JESUCRISTO EN EL CENTRO DE LA EXISTENCIA Y VIDA DE SAN VICENTE
Como consecuencia del encuentro místico con Cristo, su vida y existencia girará siempre en torno a Él. San Vicente tiene un centro: Jesucristo, que manifiesta y realiza la misericordia de Dios en la salvación de los hombres, en concreto en la evangelización y servicio de los pobres. A la luz de Jesucristo Salvador se acerca a Dios y a los pobres. Incluso materialmente no dejará de repetir y exclamar con frecuencia: «¡Oh Salvador!». Sólo piensa «unirse a Él» y «actuar como Él» para continuar su misión. ”Es preciso —manifiesta al P. Durand — que Jesucristo trabaje con nosotros, o nosotros con él; que obremos en él, y él en nosotros; hablemos como él y con su espíritu, lo mismo que él estaba en su Padre y predicaba la doctrina que le había enseriado».
1.- CENTRALIDAD DE CRISTO
El punto de partida de toda la existencia vicenciana tiene sus raíces en el misterio pascual de donde brota la incorporación a Jesucristo por el Bautismo. El 1 de mayo de 1635 comunica a su compañero, el P. Antonio Portail, su experiencia y convicción profunda: «Acuérdese que vivimos en Jesucristo por la muerte de Jesucristo y debemos morir en Jesucristo por la vida de Jesucristo. Nuestra vida debe estar oculta en Jesucristo y llena de Jesucristo. Para morir como Jesucristo es necesario vivir como Jesucristo».
En ese empeño continuará hasta el final de sus días. Como comentaba el P. José María Ibáñez Burgos: «Una lectura, incluso superficial, de las 8.000 páginas de sus escritos y conferencias”, nos manifiesta las dos actitudes fundamentales de su vida: identificarse con Jesucristo, vivir en Él y por Él, a fin de continuar su misión de evangelización y servicio de los pobres.
De ahí deriva su espiritualidad propia, que su primer biógrafo, Luis Abelly, caracterizó como la imitación de Jesucristo en la edición de 1664, y añadió en la edición de 1667 en conformidad a la voluntad de Dios. Siguiendo los textos de san Pablo (Ef 4, 24; Gal 3, 26-27; Col 3, 5-12; Rom 6, 3-11), incidirá en la necesidad de despojarse del «hombre viejo» y «revestirse del nuevo» para continuar la misión de Jesucristo. Para eso, nada mejor que practicar las mismas virtudes de Jesucristo. Algunas de ellas son particularmente propias para seguir a Jesucristo evangelizador y servidor de los pobres: «sencillez, humildad, mansedumbre, mortificación y celo de la salvación de las almas», para los misioneros; caridad, humildad y sencillez, para las Hijas de la Caridad».

(Consigna 1)
¿Qué virtudes señala el texto sobre san Vicente como propias para las Hijas de la Caridad?
(Consigna 2)
Transcribe del texto sobre san Vicente el pasaje que comienza con las palabras «En ese empeño» y termina después de «de evangelización y servicio de los pobres.».
Los registros constituyen un material independiente del texto sobre san Vicente.

(Datos extraídos)
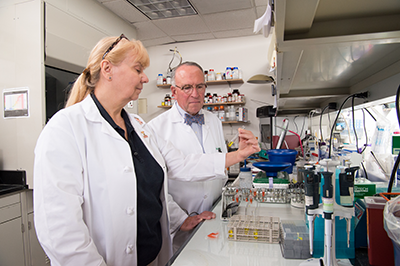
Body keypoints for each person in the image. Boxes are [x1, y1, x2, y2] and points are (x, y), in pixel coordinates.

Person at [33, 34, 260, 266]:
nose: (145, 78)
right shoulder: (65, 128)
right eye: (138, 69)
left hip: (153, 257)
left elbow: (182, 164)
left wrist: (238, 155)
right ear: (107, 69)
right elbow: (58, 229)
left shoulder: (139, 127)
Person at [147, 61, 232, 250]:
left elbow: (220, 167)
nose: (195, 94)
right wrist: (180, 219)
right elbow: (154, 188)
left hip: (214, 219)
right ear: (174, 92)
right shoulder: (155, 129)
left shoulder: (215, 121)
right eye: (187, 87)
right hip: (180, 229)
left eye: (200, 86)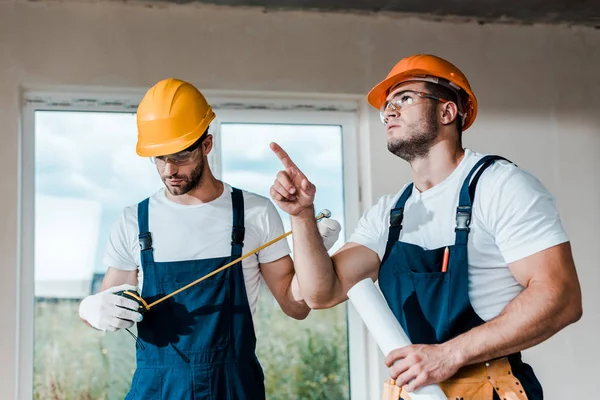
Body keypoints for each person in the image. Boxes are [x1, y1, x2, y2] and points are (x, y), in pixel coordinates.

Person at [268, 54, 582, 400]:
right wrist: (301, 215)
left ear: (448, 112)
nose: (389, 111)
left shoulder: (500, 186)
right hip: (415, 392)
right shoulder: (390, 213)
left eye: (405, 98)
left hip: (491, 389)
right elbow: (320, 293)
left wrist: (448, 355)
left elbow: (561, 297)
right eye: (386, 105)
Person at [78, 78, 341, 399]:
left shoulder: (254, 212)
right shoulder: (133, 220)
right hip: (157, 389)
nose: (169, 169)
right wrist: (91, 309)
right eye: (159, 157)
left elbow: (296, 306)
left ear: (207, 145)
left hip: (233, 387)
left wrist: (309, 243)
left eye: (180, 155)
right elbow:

(Espacio de respuesta 1)
Caridad, humildad y sencillez.

(Espacio de respuesta 2)
En ese empeño continuará hasta el final de sus días. Como comentaba el P. José María Ibáñez Burgos: «Una lectura, incluso superficial, de las 8.000 páginas de sus escritos y conferencias”, nos manifiesta las dos actitudes fundamentales de su vida: identificarse con Jesucristo, vivir en Él y por Él, a fin de continuar su misión de evangelización y servicio de los pobres.